My short story mentor, an enthusiastic leader of a book group on AOL, believed the short story was the most demanding and elegant of literary forms. He insisted that we read The Best American Short Stories and The O. Henry Prize Stories every year (this is how I know so much about T. C. Boyle and Alice Munro). But though he was devoted to contemporary fiction, he was also very keen on classics. I’ve lost touch with him since I left AOL, but am sure he would be proud of me for reading Guy de Maupassant’s On Horseback and Other Stories. Yes, especially since I was supposed to read de Maupassant’s most famous story, “Boule de Suif” (“Ball of Fat”), for our group. I rather think I did read it, but remember nothing about it.
Guy de Maupassant (1850-1893), a prodigy of Flaubert and Zola, wrote over 340 stories. The six entertaining stories collected in On Horseback and Other Stories are a perfect place to start. The tone and voice of the stories range from the comic to the tragic, from the everyday to the shocking, from realistic to the supernatural. And often these disparate effects are all mixed up.
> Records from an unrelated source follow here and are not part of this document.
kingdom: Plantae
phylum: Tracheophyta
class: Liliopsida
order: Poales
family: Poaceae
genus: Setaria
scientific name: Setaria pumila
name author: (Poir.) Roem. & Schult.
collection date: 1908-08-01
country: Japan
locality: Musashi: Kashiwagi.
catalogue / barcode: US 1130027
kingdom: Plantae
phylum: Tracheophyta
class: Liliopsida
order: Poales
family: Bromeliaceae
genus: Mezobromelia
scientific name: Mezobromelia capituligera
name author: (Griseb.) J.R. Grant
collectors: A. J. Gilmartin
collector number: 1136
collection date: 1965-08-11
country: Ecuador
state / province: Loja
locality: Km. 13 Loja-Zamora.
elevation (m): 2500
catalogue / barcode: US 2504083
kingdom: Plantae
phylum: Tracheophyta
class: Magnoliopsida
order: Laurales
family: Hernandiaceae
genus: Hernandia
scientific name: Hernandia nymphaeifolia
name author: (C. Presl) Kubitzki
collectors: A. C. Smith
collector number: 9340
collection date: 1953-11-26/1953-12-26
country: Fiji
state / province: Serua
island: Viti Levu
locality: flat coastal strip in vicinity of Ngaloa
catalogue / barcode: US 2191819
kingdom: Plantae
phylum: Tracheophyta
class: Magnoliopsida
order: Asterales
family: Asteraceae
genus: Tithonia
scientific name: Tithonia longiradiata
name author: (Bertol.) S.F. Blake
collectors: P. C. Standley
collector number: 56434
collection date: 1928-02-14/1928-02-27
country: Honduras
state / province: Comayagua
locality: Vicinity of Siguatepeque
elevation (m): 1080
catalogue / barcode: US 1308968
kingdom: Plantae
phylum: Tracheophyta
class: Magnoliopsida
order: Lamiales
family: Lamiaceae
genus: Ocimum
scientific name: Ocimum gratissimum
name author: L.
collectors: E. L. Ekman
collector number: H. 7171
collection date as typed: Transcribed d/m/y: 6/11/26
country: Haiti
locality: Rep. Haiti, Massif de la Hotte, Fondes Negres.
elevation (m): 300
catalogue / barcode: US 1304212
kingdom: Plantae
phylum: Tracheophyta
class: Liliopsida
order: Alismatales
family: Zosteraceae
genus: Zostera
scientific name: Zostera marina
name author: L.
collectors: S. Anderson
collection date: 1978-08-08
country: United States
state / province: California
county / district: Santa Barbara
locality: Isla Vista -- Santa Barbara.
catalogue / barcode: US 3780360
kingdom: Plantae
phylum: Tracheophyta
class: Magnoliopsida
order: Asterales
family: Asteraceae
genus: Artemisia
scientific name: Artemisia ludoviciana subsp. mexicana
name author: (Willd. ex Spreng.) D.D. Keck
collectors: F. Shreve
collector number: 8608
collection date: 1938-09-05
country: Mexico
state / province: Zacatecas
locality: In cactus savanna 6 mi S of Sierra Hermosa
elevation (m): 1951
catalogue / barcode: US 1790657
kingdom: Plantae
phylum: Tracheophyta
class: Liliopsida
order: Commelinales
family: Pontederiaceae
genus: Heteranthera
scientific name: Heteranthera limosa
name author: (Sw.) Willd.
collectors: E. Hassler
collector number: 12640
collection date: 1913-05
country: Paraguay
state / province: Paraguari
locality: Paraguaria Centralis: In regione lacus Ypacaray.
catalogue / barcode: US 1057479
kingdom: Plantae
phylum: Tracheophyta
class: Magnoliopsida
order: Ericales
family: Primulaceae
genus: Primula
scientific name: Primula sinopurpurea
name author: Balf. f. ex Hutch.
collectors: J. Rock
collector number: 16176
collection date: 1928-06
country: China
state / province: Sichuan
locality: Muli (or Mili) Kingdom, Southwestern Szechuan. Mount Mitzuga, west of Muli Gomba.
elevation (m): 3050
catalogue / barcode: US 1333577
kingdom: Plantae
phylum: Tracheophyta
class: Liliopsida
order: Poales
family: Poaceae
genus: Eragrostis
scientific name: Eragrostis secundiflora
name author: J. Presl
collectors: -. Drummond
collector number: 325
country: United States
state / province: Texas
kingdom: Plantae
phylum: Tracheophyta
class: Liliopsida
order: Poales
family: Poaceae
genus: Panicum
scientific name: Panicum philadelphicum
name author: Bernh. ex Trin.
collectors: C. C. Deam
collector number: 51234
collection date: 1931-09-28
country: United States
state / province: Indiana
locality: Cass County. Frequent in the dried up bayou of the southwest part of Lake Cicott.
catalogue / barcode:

My favorite story, “The Necklace,” is a rather sinister riff on “Cinderella.” A beautiful young woman, Mathilde, longs above all to be rich. While her husband, a civil servant, is delighted with their modest evening stew, she thinks of “dainty dinners, of glittering silverware, of tapestry that peopled the walls with mythical personages and with strange birds flitting in a fairy forest…” She cannot bear to visit a rich friend anymore because she is so jealous. When finally her husband gets an invitation to the palace of the Ministry, she refuses to go unless she can have a new dress. She spends her husband’s hunting money on the dress (well, that seems okay to me!). But then she must have jewels. And after she borrows a diamond necklace from her rich friend, she is satisfied, and really is the belle of the ball. But then something dark happens…I mean really dark.
“The Horla” is positively Dostoevskyan, the partly humorous, partly sad diary of a man who is losing his mind. He hallucinates, believes that some newly evolved post-human being form has taken over his life, notices his milk and water glass are empty every morning, and can escape this other’s terrifying possession only when he leaves home. I’ll say no more about what happens.
In the rambling comic story, “Madame Tellier’s Establishment,” the owner of a well-run house of prostitution takes a day off with her employees to attend her goddaughter’s first communion. Her customers are furious and baffled when they knock on the door and see the incomprehensible sign, “Closed for first communion,” and violence breaks out. But Madame Tellier and her girls are already traveling by train to her brother’s village, and on the journey meet a raucous, witty man who alternately entertains them by kissing a peasant’s ducks and insults them by recognizing their bright clothes as a sign of their profession. In the village, however, they are treated like royalty, because the bright clothes signify wealth to the peasants, not prostitution. Ironically they are ushered into the front row of the church. But when one of the women starts remembering her own first communion, the emotion spreads like a plague, and…but I can’t reveal it. There’s almost something South American about this story: did Gabriel Garcia Marquez read it?
Anyway, they’re very good stories, usually compared to Chekhov, but I was also thinking of Dostoevsky and Turgenev.
By this time, I must have read all of Maupassant’s stories and novels. He is one of those writers that I might re-read at some point.
It’s good to know somebody who’s read de Maupassant! Of course, I should have read his stories before, people have been pushing me for years, but the short story is not my favorite form. My husband loves French literature and has read these, too. It’s nice to start out with a few stories and thus get an idea of those I might want to read (loved the supernatural!).